Transocean, now merging with Valaris, might also see its time to shine, although I have had no time yet to check how many of Valaris jack-up are stuck in the Persian Gulf, a quick AI search telling me “too many”.
Chemicals
Any country short on feedstock (gas, naphta, etc.) will have to curtail production of key chemicals.
The chemical products most affected will be the energy intensive, relatively cheap products straight from hydrocarbons: PVC, pipes, paint, roofing material, solvants, plastic for packaging or isolation, etc.
On the flip side, petrochemical plants WITH feedstock will be able to make crazy margins in what is normally a boring low margin cyclical sector. The sector was close to a bottom, so valuations are rather still cheap, even after the recent pre-war rebound.
So we are looking at big opportunities for companies making chemicals from coal or locally cheap gas.
Companies I have seen discussed on this topic, but did not research yet are Sasol, Braskem, and LyondellBasell.
Fertilizers, Food
Another category is nitrogen fertilizers, as they are essentially transformed natural gas. You can technically do it with other energy sources, but with ALL energy going crazy, shortages are coming.
And already, China is blocking ALL export of fertilizers (and refined fuel products), with Russia reducing exports as well.
Here too it is tricky, as US nitrogen producers should be great (cheap shale gas), but will likely be hammered by Trump. This would exclude obvious play like Nutrien.
Yara International in Norway is maybe an option?
Another is Adecoagro, with a very surprising and to my opinion very shady 70% ownership by stablecoin provider Tether, worth its own dedicated article whenever possible.
In any case, food prices will go up, and only producers that are somehow secure in their nitrogen input will do well. Grass fed cattle can be a great deal here.
Metals
Industrial metals might suffer from contracting demand and high energy costs, but here too it will depend.
African producers will get wrecked by shortage of sulfuric acid, especially to mine copper and gold, before even factoring in food riots and general instability from food prices.
Gold and silver producers will do well if they can maintain production (again, massive sulfur shortage), as the incoming crazy money printing will definitely keep up with energy price, even without counting the already massive 100% profit of AISC costs at current gold prices.
Short?
Helium shortage is an interesting case, as most of global production came from Qatar. This is an essential product for MRI, niche applications, and more importantly semiconductor production.
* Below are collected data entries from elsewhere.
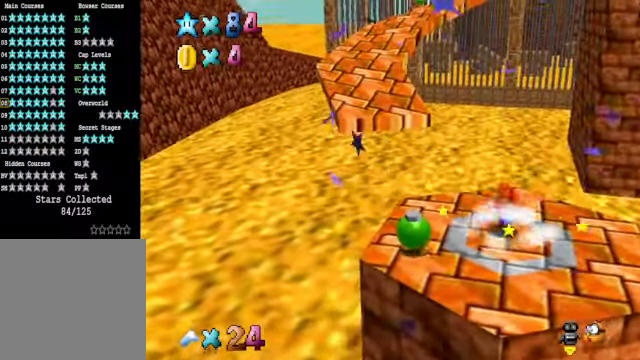
{"buttons": ["A", "L2"], "left_stick": "up-left", "right_stick": "center", "events": [[367, "L2", "down"], [434, "A", "down"]]}
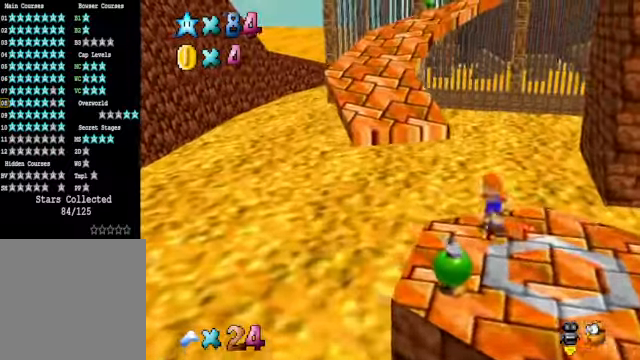
{"buttons": [], "left_stick": "up-left", "right_stick": "center", "events": [[66, "A", "up"], [100, "L2", "up"]]}
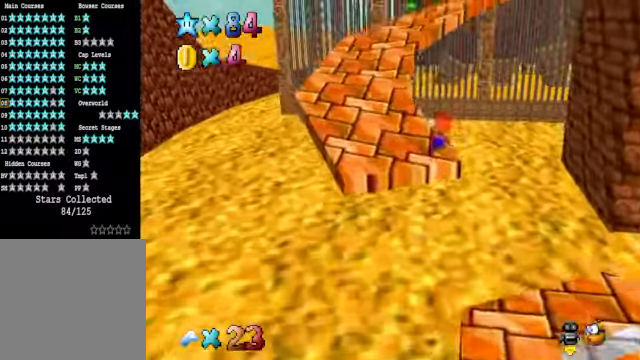
{"buttons": [], "left_stick": "up-left", "right_stick": "right", "events": [[467, "right_stick", "right"]]}
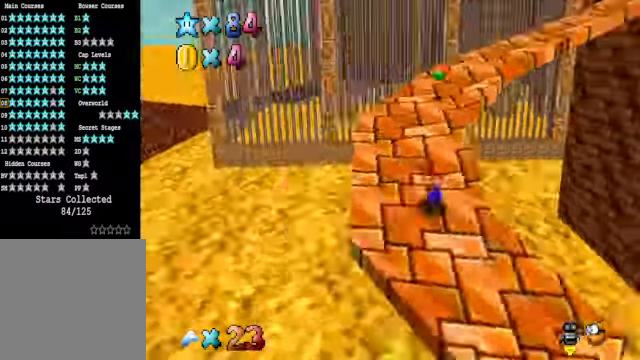
{"buttons": [], "left_stick": "up-left", "right_stick": "center", "events": [[133, "right_stick", "center"]]}
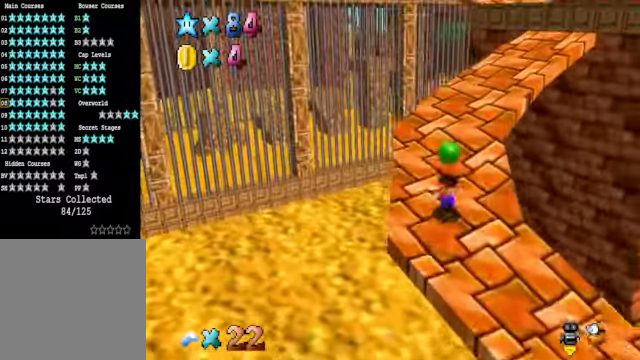
{"buttons": [], "left_stick": "up-left", "right_stick": "center", "events": [[233, "right_stick", "right"], [367, "right_stick", "center"]]}
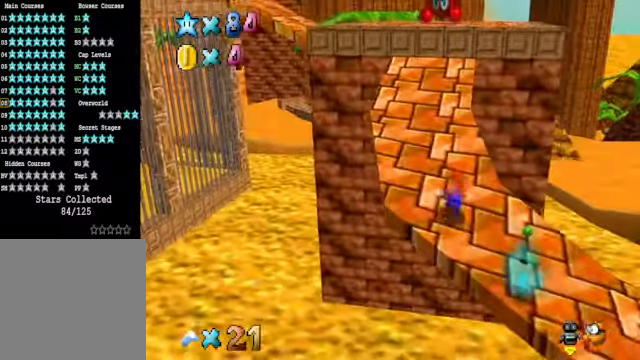
{"buttons": [], "left_stick": "up", "right_stick": "center", "events": [[334, "A", "down"], [334, "X", "down"], [434, "left_stick", "up"], [501, "A", "up"], [501, "X", "up"]]}
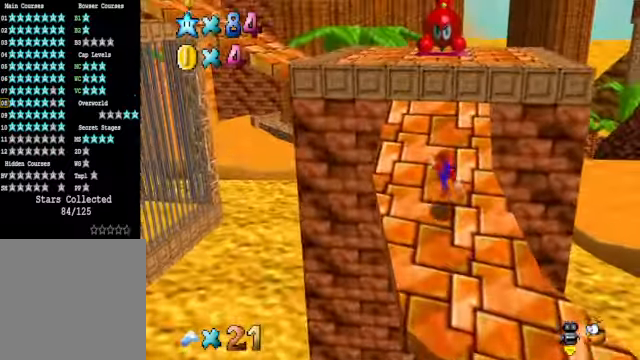
{"buttons": ["A"], "left_stick": "up", "right_stick": "center", "events": [[400, "A", "down"]]}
China has in advance redirected 50% of its helium supply so that it comes from Russia.
However, Taiwan and therefore TSMC seems to be in a VERY bad spot, squeezed by low energy supply, potentially less stable grid (very damaging to semiconductor foundries) and no helium.
So far, TSMC seems the most obvious short to me, as well as any luxury gas guzzling toys like RVs or cruise ships.